[Task material — start]

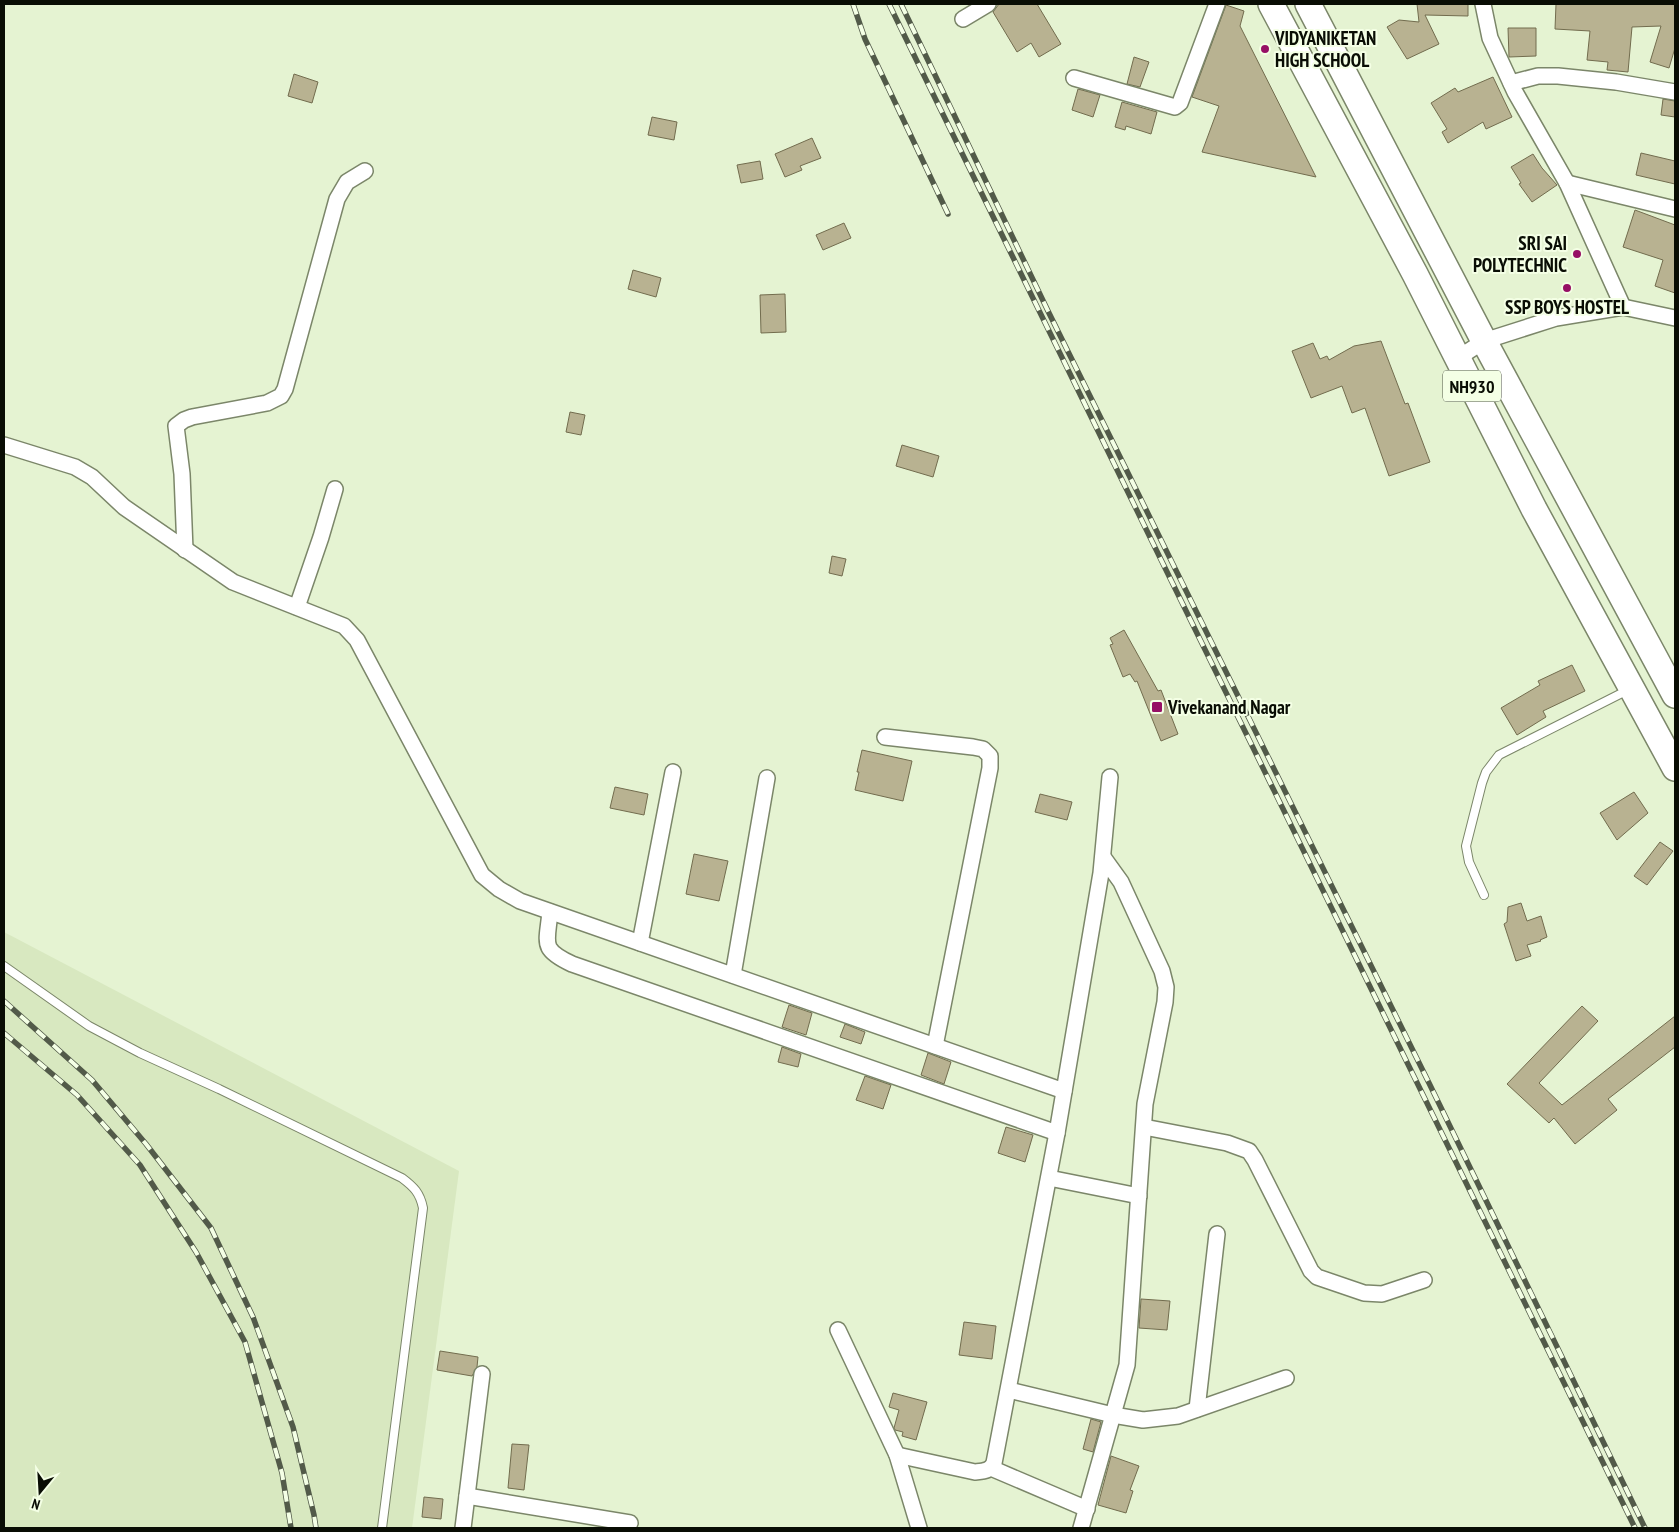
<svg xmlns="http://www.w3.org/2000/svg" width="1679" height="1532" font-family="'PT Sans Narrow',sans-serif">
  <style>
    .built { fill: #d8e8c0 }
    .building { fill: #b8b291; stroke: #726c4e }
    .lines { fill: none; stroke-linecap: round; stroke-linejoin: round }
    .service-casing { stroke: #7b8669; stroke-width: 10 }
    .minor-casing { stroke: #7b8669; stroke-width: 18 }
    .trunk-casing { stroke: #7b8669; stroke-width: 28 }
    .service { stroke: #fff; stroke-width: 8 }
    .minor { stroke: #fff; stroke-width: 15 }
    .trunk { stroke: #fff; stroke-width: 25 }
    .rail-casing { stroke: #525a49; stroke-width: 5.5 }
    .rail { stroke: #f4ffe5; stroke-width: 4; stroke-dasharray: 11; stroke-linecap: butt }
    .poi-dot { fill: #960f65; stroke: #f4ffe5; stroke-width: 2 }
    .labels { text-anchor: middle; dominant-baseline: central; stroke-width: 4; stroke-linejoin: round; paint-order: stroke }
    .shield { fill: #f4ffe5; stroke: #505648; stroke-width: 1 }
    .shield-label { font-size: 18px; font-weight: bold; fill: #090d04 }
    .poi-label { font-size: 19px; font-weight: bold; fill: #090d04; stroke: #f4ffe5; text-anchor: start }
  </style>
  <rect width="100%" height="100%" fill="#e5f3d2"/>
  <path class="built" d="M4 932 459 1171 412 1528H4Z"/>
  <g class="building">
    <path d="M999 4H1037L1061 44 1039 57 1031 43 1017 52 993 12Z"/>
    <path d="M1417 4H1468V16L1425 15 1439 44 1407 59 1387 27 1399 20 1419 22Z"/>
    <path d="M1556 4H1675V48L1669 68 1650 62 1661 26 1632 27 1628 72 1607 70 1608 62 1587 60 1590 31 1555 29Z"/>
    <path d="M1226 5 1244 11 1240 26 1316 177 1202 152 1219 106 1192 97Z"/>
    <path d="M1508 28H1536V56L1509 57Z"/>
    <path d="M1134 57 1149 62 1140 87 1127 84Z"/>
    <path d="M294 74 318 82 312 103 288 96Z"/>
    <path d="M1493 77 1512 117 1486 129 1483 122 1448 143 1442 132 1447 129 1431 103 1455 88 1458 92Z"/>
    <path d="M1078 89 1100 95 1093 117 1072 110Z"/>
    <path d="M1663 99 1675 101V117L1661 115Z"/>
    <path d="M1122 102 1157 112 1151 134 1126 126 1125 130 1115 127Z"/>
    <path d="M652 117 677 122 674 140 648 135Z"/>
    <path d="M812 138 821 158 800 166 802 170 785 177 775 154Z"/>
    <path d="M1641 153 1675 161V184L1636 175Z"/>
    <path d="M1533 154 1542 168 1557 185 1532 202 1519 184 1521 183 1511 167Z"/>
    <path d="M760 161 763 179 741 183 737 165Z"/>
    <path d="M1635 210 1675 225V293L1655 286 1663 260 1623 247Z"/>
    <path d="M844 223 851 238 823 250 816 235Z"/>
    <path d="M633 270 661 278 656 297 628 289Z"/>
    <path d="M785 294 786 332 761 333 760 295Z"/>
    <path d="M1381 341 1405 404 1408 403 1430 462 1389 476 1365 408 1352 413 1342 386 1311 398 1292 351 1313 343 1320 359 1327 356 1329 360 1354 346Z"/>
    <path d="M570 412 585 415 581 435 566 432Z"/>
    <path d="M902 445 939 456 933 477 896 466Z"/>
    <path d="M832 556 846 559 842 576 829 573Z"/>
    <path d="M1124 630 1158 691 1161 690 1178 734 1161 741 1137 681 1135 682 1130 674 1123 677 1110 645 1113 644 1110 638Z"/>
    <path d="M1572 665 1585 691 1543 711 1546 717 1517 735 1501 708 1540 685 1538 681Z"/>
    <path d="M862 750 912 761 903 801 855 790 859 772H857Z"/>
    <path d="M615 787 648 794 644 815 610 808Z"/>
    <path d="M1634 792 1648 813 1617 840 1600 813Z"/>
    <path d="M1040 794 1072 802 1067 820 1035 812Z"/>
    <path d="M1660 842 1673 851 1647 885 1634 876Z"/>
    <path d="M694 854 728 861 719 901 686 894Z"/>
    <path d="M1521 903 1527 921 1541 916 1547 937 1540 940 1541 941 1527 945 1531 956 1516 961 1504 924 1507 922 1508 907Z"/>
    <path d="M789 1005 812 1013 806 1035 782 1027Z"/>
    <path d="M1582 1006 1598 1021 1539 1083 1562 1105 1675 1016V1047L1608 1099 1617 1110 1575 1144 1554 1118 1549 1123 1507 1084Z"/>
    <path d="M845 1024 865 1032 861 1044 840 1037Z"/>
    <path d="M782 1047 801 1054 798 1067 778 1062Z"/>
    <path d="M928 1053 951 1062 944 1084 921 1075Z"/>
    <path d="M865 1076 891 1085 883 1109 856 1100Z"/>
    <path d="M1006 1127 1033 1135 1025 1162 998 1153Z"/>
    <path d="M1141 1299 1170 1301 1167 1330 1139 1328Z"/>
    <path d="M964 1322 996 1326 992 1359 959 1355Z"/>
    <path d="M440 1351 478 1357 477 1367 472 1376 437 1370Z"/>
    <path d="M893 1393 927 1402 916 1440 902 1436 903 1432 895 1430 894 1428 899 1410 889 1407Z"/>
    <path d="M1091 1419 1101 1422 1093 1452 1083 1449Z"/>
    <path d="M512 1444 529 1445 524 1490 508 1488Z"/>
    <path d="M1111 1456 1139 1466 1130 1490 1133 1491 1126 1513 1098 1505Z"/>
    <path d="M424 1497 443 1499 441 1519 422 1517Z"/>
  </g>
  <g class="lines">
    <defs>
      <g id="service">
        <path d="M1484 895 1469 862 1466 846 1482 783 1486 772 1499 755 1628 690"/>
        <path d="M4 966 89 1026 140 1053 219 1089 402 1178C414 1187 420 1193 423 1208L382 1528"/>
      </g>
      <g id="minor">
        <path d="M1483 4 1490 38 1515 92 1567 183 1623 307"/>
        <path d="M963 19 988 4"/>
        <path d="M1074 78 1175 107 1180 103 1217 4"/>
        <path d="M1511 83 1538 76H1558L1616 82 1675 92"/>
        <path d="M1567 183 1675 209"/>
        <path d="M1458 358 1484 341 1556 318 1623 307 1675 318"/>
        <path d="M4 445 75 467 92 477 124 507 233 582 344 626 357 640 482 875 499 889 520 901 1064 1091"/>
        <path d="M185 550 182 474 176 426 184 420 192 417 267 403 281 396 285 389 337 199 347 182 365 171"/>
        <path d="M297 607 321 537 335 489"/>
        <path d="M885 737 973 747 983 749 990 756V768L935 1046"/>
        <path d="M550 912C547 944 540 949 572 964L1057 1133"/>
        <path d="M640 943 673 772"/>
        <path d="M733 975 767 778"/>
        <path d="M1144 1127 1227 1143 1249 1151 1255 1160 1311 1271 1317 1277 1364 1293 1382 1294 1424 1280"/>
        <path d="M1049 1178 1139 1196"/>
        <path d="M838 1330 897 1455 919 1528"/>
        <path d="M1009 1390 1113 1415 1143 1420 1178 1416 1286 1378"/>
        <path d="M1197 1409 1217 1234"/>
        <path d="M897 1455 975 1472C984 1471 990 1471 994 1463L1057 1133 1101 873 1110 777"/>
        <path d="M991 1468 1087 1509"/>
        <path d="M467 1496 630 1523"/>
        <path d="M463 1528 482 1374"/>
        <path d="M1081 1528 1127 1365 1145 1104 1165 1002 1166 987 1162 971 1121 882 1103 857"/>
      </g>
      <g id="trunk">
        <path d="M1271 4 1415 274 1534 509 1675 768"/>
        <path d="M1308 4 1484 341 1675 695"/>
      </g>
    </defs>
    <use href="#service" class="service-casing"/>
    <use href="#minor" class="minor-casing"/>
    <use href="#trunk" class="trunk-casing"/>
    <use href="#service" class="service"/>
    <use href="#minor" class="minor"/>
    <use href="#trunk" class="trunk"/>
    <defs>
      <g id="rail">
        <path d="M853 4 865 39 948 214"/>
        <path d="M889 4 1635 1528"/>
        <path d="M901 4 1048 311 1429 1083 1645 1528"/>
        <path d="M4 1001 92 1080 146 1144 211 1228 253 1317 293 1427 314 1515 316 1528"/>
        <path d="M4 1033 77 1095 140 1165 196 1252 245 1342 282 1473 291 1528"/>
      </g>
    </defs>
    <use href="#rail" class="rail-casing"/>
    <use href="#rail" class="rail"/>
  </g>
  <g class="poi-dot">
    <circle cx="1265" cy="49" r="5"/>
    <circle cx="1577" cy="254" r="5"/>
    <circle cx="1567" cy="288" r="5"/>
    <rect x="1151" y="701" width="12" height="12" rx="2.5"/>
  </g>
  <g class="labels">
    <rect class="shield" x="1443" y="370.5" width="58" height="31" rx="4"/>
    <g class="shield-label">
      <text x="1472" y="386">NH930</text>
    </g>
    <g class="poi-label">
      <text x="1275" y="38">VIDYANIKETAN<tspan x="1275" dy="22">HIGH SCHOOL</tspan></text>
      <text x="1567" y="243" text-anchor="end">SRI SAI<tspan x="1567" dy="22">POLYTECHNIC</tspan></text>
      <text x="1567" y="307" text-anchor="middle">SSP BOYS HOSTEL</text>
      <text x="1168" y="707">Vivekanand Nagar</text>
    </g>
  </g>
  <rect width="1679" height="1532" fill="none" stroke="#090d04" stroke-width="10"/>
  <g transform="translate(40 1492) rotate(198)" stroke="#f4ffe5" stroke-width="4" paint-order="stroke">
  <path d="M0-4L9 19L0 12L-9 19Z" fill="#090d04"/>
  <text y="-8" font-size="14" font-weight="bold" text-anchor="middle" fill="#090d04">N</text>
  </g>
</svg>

[Task material — finish]
[Task material — start]

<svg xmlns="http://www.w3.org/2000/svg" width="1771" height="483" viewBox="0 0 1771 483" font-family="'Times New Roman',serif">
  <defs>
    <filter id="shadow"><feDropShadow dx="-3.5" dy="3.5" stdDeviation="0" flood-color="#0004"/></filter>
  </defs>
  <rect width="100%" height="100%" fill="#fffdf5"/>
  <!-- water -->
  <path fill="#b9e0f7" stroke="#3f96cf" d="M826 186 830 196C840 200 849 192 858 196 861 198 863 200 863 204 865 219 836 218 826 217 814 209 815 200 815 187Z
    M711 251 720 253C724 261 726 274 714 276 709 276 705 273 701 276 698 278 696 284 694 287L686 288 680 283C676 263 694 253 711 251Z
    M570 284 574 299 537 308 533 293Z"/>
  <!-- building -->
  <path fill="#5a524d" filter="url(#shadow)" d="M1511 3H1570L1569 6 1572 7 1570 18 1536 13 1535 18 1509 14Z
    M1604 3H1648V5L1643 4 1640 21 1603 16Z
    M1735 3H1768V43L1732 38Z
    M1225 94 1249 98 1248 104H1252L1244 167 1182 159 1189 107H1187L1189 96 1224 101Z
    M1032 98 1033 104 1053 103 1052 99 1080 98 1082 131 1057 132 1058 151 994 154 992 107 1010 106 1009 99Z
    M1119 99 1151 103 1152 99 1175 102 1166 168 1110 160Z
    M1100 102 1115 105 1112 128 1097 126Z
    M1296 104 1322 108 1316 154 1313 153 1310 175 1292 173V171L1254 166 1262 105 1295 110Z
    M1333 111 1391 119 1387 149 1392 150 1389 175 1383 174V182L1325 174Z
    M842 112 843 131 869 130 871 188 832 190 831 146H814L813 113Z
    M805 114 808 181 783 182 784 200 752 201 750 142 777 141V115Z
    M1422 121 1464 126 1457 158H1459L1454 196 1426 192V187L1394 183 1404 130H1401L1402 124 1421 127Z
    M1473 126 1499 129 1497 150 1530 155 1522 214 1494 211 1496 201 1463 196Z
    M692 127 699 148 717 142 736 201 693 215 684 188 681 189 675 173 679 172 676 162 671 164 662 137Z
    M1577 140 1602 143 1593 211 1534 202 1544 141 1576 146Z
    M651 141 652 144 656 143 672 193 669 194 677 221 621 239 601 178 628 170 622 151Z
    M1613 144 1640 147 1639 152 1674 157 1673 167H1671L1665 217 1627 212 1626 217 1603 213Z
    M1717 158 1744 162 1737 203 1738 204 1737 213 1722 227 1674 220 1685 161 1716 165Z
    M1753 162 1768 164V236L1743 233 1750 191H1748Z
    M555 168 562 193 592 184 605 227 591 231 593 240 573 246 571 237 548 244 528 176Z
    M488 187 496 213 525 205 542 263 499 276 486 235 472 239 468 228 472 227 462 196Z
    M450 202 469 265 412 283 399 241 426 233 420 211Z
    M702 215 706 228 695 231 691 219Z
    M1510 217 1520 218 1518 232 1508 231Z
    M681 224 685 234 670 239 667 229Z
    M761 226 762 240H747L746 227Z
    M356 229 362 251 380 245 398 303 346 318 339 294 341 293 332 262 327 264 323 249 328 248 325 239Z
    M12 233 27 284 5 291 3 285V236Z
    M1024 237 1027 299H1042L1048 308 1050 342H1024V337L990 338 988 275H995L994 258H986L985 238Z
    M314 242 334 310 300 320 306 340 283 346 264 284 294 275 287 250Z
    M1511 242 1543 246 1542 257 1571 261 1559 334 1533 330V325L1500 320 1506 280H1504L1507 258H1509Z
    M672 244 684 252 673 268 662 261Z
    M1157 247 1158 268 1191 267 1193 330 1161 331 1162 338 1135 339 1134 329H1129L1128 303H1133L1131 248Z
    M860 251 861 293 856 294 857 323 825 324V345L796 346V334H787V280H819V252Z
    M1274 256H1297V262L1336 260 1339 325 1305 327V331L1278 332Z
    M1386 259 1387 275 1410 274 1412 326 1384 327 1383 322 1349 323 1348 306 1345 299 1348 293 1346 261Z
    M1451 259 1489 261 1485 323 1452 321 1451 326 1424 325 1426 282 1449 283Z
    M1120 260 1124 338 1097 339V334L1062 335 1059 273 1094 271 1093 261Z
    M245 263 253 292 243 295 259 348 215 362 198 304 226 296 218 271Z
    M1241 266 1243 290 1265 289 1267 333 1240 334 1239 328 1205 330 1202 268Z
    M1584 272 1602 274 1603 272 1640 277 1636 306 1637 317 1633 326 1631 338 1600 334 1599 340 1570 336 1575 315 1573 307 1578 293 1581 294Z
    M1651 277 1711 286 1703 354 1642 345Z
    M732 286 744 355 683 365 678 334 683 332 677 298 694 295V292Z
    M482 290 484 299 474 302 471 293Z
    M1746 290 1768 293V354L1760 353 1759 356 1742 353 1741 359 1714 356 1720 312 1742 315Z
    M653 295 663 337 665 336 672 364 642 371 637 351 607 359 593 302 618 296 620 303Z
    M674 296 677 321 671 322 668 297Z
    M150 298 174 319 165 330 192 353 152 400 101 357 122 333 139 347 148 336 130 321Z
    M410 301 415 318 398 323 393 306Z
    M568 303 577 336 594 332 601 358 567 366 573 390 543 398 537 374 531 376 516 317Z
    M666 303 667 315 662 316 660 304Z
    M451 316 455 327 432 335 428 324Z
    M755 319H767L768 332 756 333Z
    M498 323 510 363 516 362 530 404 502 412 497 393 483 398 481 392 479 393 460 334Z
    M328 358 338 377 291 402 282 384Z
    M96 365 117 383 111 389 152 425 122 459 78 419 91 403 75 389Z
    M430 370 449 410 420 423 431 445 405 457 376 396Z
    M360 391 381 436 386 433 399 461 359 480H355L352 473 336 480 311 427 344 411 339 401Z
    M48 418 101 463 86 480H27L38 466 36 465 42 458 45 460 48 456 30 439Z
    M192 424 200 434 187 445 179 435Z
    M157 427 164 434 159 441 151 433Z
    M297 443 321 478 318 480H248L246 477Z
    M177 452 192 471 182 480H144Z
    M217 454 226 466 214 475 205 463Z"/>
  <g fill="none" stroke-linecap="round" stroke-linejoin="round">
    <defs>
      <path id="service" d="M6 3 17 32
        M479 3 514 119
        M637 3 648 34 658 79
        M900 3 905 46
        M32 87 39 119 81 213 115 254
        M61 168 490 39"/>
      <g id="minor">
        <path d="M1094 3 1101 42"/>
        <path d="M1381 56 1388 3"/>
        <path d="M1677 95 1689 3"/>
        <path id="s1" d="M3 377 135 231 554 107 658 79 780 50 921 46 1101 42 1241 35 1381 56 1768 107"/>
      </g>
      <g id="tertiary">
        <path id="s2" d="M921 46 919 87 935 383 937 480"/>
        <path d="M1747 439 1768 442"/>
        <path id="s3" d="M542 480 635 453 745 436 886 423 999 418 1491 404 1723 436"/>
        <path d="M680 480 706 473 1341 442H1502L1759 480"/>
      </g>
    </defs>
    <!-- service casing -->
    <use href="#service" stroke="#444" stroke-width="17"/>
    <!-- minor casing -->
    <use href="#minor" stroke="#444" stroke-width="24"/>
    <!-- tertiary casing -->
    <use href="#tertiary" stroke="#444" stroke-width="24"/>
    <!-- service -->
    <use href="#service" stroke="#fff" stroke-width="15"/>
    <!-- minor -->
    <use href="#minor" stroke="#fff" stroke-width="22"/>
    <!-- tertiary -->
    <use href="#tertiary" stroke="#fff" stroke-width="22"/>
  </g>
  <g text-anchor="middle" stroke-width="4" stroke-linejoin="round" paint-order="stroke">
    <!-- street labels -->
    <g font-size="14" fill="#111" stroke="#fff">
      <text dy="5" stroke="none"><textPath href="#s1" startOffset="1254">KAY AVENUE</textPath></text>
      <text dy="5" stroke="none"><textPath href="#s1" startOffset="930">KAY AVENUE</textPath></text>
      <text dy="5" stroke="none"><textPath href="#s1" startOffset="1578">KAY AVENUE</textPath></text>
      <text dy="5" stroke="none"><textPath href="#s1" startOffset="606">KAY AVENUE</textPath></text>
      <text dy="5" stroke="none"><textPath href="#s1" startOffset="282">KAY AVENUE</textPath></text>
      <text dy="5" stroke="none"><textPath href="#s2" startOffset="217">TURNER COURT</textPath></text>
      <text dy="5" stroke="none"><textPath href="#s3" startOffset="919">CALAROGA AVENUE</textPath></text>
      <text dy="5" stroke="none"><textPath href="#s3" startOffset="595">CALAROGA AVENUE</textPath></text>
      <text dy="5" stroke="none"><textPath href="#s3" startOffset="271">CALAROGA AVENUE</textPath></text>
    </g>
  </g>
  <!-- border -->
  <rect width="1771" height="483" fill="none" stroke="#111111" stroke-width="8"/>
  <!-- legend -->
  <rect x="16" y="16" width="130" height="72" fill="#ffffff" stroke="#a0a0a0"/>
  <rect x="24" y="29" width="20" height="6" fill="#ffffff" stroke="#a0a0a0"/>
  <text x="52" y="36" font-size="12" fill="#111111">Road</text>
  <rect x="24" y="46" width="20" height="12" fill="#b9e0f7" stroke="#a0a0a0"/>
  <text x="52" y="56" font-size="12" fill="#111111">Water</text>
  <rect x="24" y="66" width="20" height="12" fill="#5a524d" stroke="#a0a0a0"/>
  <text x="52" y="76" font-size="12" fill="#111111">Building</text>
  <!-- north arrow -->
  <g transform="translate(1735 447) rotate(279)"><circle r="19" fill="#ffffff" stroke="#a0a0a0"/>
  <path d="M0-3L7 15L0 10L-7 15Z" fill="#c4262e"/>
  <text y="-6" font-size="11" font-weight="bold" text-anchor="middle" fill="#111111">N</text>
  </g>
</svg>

[Task material — finish]

-- Exercise details --
Where in the entries above does the word "labels" appear? Copy each line that has it.

-- Your solution --
    .labels { text-anchor: middle; dominant-baseline: central; stroke-width: 4; stroke-linejoin: round; paint-order: stroke }
  <g class="labels">
    <!-- street labels -->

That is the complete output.